I have the privilege of chairing the House’s EU Energy and Environment Sub-Committee. We did two reports on the discard ban, and it was absolutely clear that the only way to ensure best data and the implementing of the discard ban was to use remote electronic monitoring.
Just over a year ago, when the ban was fulfilled after four years of inaction within the European Union and the common fisheries policy, I went to a conference in Copenhagen attended primarily by marine scientists and people very knowledgeable about fisheries management, rather than politicians or members of the Commission. It became clear that no other nation was really enforcing the discard ban, and that no one wanted to go first on the technology that worked—remote electronic monitoring. Now that, as the Government remind us so often, we are an independent coastal state, we have the ability to take control—we will have even more control from
My amendment—amendments tabled by others are certainly as good—says that within a limited period, we should apply this provision to the over 10-metre fleets and then consult on applying it to the 2% to 5% of quota and the under 10-metre fleets. Obviously, remote electronic monitoring might not be appropriate for local potting vessels, so consultation is needed. The technology already exists; it is cheap, it works and it will get even better thanks to machine learning.
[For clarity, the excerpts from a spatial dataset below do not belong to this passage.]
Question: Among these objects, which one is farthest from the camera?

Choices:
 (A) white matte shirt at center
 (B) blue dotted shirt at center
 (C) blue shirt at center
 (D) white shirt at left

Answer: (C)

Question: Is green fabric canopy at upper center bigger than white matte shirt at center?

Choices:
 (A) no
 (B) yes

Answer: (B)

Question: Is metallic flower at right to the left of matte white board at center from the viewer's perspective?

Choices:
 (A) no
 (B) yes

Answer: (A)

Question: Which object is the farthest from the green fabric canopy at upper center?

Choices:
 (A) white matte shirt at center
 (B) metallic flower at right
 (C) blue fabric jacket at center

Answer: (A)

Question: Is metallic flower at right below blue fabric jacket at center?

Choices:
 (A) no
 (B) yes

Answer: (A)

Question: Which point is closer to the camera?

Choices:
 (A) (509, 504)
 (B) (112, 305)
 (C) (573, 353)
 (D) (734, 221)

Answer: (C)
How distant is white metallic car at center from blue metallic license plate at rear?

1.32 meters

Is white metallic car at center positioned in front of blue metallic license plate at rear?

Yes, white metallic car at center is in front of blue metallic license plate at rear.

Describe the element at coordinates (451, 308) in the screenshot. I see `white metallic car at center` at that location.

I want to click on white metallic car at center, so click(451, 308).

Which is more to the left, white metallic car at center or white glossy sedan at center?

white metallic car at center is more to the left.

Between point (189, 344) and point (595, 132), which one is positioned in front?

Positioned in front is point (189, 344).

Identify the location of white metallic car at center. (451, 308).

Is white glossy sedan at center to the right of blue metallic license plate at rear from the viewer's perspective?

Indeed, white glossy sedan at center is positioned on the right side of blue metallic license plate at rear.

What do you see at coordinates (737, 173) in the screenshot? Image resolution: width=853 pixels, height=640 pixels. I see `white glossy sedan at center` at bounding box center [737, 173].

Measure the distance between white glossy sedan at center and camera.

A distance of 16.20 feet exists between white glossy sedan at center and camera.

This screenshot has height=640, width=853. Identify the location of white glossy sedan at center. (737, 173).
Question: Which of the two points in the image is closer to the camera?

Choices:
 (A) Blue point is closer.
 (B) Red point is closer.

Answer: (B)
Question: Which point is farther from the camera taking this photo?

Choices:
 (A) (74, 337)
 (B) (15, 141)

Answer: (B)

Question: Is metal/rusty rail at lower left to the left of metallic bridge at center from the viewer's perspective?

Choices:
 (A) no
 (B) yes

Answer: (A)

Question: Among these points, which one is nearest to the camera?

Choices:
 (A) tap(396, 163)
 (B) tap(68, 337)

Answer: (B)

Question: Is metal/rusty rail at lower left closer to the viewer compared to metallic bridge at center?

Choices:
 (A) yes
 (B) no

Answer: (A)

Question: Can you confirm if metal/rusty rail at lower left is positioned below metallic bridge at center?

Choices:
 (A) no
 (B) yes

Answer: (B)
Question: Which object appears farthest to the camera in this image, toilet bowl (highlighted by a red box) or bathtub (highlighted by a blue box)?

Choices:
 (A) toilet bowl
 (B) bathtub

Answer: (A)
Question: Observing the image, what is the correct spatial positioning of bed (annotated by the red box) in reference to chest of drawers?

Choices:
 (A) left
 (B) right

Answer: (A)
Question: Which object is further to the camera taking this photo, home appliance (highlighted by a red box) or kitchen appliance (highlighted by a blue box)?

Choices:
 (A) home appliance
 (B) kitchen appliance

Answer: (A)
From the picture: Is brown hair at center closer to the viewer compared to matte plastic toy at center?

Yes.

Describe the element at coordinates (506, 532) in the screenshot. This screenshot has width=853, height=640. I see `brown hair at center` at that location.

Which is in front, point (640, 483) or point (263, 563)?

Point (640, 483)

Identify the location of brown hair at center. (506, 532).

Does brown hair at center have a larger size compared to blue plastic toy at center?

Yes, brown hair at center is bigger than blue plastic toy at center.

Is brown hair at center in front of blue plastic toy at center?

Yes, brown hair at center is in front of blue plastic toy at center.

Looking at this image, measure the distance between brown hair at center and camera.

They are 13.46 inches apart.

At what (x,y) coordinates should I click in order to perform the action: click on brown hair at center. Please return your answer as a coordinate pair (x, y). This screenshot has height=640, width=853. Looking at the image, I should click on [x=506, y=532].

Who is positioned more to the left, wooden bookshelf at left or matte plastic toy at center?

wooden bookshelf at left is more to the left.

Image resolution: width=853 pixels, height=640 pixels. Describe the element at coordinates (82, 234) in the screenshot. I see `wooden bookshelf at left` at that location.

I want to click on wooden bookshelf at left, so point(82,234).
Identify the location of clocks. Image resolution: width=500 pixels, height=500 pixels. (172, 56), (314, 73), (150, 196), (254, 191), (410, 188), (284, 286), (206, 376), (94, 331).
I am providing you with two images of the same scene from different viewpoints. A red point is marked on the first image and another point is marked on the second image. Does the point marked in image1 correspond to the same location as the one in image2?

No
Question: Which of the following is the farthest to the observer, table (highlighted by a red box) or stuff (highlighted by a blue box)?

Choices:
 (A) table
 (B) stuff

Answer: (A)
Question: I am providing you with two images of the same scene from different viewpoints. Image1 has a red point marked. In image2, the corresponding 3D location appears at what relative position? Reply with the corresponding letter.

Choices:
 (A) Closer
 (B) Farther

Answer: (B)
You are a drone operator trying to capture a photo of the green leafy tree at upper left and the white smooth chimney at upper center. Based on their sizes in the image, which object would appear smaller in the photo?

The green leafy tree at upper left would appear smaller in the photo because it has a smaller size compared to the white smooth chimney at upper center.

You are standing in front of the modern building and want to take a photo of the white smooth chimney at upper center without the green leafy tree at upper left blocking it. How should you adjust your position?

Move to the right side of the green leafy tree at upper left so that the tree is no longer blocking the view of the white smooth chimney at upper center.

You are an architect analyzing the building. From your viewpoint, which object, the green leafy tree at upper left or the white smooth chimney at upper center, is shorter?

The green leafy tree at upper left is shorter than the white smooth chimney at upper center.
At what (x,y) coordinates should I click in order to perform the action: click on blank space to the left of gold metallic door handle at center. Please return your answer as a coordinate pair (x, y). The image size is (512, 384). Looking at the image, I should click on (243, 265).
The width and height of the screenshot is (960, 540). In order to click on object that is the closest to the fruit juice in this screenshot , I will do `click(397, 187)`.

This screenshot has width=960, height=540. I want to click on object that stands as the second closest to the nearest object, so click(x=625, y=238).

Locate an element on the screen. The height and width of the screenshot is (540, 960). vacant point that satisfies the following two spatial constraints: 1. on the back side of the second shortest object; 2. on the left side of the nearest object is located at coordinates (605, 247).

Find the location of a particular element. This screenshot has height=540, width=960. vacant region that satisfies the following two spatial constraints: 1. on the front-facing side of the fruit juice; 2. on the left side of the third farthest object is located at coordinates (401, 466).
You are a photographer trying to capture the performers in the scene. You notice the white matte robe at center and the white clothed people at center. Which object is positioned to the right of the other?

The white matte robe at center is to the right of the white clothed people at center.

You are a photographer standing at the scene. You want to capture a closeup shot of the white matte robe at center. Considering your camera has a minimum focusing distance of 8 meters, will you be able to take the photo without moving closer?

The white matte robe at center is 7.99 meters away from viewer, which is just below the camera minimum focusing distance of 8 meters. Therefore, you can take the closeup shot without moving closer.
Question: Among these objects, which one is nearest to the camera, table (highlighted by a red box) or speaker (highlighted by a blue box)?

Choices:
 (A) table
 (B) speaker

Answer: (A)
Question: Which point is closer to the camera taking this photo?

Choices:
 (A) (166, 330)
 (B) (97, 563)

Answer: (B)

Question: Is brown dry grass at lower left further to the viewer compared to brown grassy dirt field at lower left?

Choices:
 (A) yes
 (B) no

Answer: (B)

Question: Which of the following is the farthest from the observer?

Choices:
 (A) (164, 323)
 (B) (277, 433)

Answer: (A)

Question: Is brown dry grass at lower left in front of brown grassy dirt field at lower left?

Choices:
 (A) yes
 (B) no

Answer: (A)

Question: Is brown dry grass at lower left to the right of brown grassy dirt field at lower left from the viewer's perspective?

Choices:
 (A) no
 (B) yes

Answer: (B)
Within probably five years, it will not be necessary to complete log books because fish species can already be identified by quantity as they come on board.
These amendments would enable the Bill to make a real change to the marine environment, so that we as a nation and an independent coastal state can take a lead and make a difference to biodiversity and the sustainability of fish stocks. That is why I believe that this amendment, together with other amendments tabled by Members, are so important and should be pursued.